Changes...
Early in 2005, the strange hiss of an electric bolt drill echoed around the overhangs on Tibrogargan. I’d just finished Prometheus II, an exposed climb below Cave Five with Greg Sheard, Jane White (pictured) and Cass Crane. I felt a great sadness, watching the trachyte powder drifting down as a couple of climbers forced their way up through the previously impossible overhangs. Just to their north was the classic Trojan, climbed in 1966 by Les Wood and John Tillack. And a few metres to the south, Overexposed, another special route climbed by Les Wood and Donn Groom the same year. No bolts were placed (or carried) on the first ascent of either climb.

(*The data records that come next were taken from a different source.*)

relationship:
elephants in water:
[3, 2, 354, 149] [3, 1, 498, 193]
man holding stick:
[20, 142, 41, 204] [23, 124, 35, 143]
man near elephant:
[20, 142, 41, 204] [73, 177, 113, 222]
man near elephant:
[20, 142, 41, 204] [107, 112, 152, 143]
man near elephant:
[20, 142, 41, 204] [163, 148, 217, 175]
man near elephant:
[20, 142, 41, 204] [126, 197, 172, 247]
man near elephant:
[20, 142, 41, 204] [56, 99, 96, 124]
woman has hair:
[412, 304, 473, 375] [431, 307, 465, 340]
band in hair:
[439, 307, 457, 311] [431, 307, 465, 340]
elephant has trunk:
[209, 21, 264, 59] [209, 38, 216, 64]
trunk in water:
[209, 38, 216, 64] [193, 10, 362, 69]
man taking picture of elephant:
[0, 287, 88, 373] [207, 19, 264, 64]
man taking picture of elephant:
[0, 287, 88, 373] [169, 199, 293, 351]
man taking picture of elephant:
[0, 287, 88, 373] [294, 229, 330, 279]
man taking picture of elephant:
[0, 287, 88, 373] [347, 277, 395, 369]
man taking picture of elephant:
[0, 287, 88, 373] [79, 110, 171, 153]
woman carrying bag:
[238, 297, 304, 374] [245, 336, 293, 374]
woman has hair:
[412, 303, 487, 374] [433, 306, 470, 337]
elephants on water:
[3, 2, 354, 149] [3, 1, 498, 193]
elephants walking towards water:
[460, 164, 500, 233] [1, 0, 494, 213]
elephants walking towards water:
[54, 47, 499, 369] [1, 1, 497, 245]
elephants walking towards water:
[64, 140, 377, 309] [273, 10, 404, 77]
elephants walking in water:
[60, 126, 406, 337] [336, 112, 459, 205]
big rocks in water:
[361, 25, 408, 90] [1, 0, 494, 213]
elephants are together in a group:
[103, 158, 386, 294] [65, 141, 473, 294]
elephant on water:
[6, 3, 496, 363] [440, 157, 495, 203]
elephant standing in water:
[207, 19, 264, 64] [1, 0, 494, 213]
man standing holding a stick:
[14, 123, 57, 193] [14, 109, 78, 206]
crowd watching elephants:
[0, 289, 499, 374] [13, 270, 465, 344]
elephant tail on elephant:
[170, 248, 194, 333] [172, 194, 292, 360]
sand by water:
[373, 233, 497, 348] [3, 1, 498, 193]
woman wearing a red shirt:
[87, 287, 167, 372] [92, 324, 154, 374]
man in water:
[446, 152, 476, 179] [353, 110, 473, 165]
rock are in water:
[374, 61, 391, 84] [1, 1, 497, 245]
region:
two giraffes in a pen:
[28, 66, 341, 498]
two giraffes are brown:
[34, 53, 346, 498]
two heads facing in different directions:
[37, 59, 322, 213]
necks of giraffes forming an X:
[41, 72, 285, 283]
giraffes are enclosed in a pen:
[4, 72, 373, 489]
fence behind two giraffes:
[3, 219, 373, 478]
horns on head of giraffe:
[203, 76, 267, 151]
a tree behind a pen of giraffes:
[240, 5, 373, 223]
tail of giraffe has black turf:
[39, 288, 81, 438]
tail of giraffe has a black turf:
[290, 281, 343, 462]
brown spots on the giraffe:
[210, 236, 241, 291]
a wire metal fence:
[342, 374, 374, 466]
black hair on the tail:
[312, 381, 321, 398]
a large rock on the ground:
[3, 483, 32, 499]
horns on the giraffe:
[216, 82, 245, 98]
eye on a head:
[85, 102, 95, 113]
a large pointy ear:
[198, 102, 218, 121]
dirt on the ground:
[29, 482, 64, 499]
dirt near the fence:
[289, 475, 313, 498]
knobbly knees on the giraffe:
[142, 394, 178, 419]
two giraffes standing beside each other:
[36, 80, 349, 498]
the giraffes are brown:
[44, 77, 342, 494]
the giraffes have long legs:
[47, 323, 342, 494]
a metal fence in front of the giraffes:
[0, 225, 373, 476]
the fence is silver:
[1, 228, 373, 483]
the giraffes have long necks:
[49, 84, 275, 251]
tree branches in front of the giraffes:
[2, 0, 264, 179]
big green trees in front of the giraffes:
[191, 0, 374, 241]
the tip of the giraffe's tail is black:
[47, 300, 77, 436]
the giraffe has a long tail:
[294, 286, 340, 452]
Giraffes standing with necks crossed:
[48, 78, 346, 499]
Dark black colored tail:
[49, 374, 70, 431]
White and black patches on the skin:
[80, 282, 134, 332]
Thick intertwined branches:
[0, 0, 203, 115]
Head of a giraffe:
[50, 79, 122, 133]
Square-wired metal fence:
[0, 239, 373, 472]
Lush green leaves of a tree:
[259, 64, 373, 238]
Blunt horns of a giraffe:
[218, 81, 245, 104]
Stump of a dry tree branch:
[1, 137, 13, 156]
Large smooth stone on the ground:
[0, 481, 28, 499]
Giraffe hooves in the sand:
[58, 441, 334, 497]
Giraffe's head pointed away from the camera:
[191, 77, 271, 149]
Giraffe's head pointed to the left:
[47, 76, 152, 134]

Perhaps it is symptomatic of the current era that the claim for the longest climb in the country is a route which uses almost 100 bolts—the difficult 568 metre Lost Boys on the north face of Mt Warning by Tim Balla and Malcolm Matheson. A significant achievement according to the rules of today’s game—but even more difficult, perhaps unclimbable, without bolts. I wonder how far we can honestly say we’ve travelled when we consider this in light of the first tentative steps taken by the first European climbers in Australia, more than a century ago.
Picture: Jane White reaches easier ground after the delicate traverse on Prometheus II. Michael Meadows collection.